Another suggestion was a popular midwestern summer destination heavy on theme parks. Some of us would fly but some of them could drive. But the group houses there are expensive! I don’t feel like we could foot the entire bill like we did this year, especially since we’d probably be staying longer than three nights.
Neither of DH’s siblings asked about defraying the cost of lodging this year. We wouldn’t have let them contribute this year because it wasn’t a big deal, but if we’re talking about a more popular tourist destination, the price goes up. BIL has a good union job with a SAHW and a house that’s bigger than ours (glassdoor suggests a salary ~$90K, but who knows). SIL’s family makes over 100K now (she’s a teacher so her salary is public and MIL said her husband is now making more than she is with his latest raise– I am so crass!). Of course, BIL has paid for his wife’s family to go with them on a second trip to Disney World. SIL is financially supporting her husband’s family in many ways. So income is not the same as disposable income.
DH had been thinking that next year they could all gather in BIL’s hometown, which is an hour or so away from SIL’s. But it sounds like they want to do something more exciting. Which means we have to think about how much of the cost we’re going to defray and what we’ll let DH’s parents pay. And… I think it’s really unlikely that either DH or his parents will ask his siblings to contribute unless they decide to get separate hotel rooms instead of renting a house. And I think it’s really unlikely that his siblings will even think of offering.
What is wrong with me that we can’t just give a gift without me expecting some gratitude or acknowledgement? I think in this case, it really is the money. We can handle nobody knowing or caring that we paid for a lot of this summer’s vacation and other previous summers, but once they start talking about more and more expensive places without chipping in (to be fair, DH’s parents do offer to pay for the entire thing and have paid for whatever we don’t pay for in the past, or to be more accurate, with the exception of this past year they pay and we contribute) it seems like a bit much. We can fix that in the future by saying we can contribute X amount during the planning stage, so it’s unlikely to be a big deal going forward. I don’t think DH’s parents would spend so much on one of these family vacations that it would jeopardize their retirement, so we shouldn’t be worrying about that possibility.

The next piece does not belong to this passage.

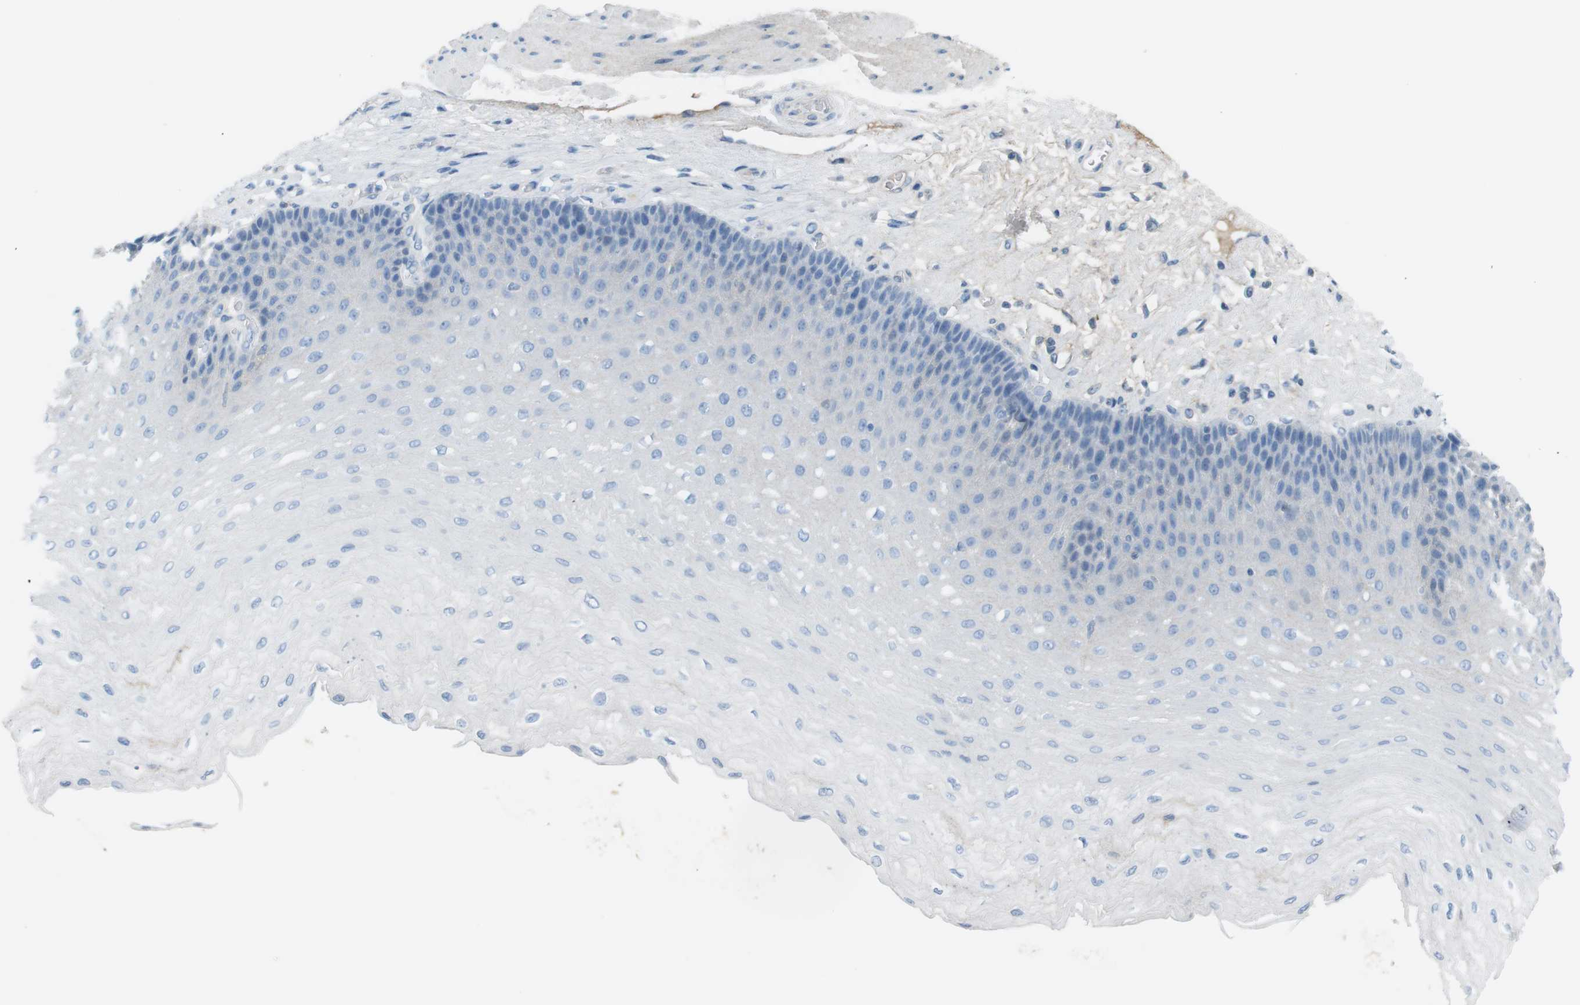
{"staining": {"intensity": "negative", "quantity": "none", "location": "none"}, "tissue": "esophagus", "cell_type": "Squamous epithelial cells", "image_type": "normal", "snomed": [{"axis": "morphology", "description": "Normal tissue, NOS"}, {"axis": "topography", "description": "Esophagus"}], "caption": "Protein analysis of unremarkable esophagus demonstrates no significant positivity in squamous epithelial cells. (Immunohistochemistry (ihc), brightfield microscopy, high magnification).", "gene": "AZGP1", "patient": {"sex": "female", "age": 72}}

Anyhow, I feel like a jerk about money. We do still make more than the rest of DH’s family. If we don’t offer to contribute, DH’s parents will pay for everything. As far as we know, they’re not in danger of running out of retirement money. This shouldn’t be a problem. And yet, I have to admit, I’m a bit annoyed. But we will probably continue this way unless and until some negative change in DH’s job situation.